3. They put money to work at all times
Fidelity notes that 24 percent of people who take a loan from their 401(k) plan temporarily cut back on their efforts to save for retirement — or stop saving altogether.
Such interruptions can be disastrous to your attempts to build wealth. On the road to becoming a 401(k) millionaire, it is crucial to keep going instead of taking occasional pit stops. Once you are rich, there will be plenty of opportunities to stop and see the sights.
4. They keep fees low
The year 1995 was very good for the S&P 500 — it returned 37.2 percent to investors. Other good years included 1975 (37 percent) and 2013 (31.15 percent).
How about 1974 and 2008? Not so much. The market crashed each of those years, ending them down 25.9 percent and down 36.55 percent, respectively.
While you can’t control how the market performs in any given year, you can keep your expenses low at all times. Choosing passively managed mutual funds can help trim your expenses dramatically, as we report in “Warren Buffett’s Sane and Simple Retirement Investing Plan.”

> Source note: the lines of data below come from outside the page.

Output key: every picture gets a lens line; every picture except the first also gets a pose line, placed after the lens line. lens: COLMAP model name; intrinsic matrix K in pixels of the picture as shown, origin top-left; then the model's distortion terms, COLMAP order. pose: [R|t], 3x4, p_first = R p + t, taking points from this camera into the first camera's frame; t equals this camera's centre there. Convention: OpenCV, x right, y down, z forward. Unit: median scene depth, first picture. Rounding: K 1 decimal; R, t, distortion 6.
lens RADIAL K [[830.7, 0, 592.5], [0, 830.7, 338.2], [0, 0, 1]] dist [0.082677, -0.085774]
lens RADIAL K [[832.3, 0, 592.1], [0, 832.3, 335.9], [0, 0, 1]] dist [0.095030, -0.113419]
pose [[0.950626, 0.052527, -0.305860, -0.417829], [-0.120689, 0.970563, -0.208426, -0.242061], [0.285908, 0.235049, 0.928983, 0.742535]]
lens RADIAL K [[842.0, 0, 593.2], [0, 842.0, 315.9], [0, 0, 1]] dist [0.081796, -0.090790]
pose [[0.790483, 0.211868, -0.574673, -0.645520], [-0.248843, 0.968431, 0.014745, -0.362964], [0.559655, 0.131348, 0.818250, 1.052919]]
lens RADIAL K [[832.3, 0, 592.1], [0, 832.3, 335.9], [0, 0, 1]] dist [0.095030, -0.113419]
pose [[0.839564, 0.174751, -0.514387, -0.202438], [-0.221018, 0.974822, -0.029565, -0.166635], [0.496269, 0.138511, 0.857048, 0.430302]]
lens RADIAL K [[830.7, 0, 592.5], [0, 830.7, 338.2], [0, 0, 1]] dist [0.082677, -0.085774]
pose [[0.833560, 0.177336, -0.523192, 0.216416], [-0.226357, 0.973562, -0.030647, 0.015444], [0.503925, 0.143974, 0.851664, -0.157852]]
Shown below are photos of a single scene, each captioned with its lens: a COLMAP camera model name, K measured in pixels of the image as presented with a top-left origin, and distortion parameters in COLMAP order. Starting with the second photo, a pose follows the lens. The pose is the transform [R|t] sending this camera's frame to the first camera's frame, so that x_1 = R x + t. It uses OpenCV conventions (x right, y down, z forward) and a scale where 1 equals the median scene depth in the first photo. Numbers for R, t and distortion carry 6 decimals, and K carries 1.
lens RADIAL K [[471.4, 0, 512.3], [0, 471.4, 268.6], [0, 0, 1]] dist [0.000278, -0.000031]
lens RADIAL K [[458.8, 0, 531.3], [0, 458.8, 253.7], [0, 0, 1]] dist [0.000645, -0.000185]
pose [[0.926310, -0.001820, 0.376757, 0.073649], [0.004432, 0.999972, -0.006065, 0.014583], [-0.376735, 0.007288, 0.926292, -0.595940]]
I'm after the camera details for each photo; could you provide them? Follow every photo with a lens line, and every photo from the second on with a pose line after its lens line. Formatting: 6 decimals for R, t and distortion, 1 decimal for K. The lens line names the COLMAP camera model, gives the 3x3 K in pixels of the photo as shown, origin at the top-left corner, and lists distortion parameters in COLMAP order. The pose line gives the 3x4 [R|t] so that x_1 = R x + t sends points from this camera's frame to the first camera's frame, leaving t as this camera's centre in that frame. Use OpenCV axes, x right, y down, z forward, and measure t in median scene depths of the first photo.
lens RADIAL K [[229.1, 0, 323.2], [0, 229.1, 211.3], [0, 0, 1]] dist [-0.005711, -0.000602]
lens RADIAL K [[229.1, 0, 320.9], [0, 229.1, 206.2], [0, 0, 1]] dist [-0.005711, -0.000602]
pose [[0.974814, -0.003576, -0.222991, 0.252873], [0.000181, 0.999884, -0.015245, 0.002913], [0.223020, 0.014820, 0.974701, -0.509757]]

As the Oracle of Omaha says:
“If returns are going to be 7 or 8 percent, and you’re paying 1 percent for fees, that makes an enormous difference in how much money you’re going to have in retirement.”
Looking for ways to shave those fees? Check out:
- “How Fidelity’s No-Fee Mutual Funds Could Revolutionize Investing“
- “It’s Official: Vanguard Rolls Out 1,800 Commission-Free ETFs“
5. They also invest in an IRA
People who invest money through both a 401(k) and an IRA have balances that are three times higher on average than those who save in just a single vehicle, Fidelity says.
A common misperception holds that you can only invest in a 401(k) plan or an IRA, not both. But for the vast majority of income earners, that’s not true. So, if you have extra cash, put it to work.
6. They diversify their investments
Putting all of your money into one or two stocks might help you get rich overnight.
Of course, it’s just as possible that you will lose everything. Just ask Enron employees who parked all of their retirement money in company stock before the firm went bust.
Because the risk is so great, it’s safer to skip buying one or two individual stocks and instead park your money in well-diversified mutual funds. Buy a mutual fund that tracks the S&P 500, and you instantly will own shares in hundreds of companies. If one of those firms goes broke, you will hardly feel it.
The Fidelity study points out that 98 percent of companies offer target date funds, which offer diversification and lower risk as employees near retirement. As a result of this trend, Fidelity says, “employee asset allocation has improved greatly over the last 10 years.”
7. They never quit
A U.S. Trust survey of people who have investable assets of at least $3 million found that 77 percent of these wealthy individuals reported growing up in families that were middle-class or poorer. And 19 percent of those success stories grew up in poverty.
These folks got rich through hard work, not silver-spoon status.
As we pointed out in “10 Characteristics of Wildly Successful People,” successful people such as 401(k) millionaires never stop working hard:
If you aren’t willing to put in the hours and make some sacrifices, you might as well get accustomed to mediocrity. The best things in life — whether that’s money in the bank or a great relationship with your spouse or child — typically come only with significant effort.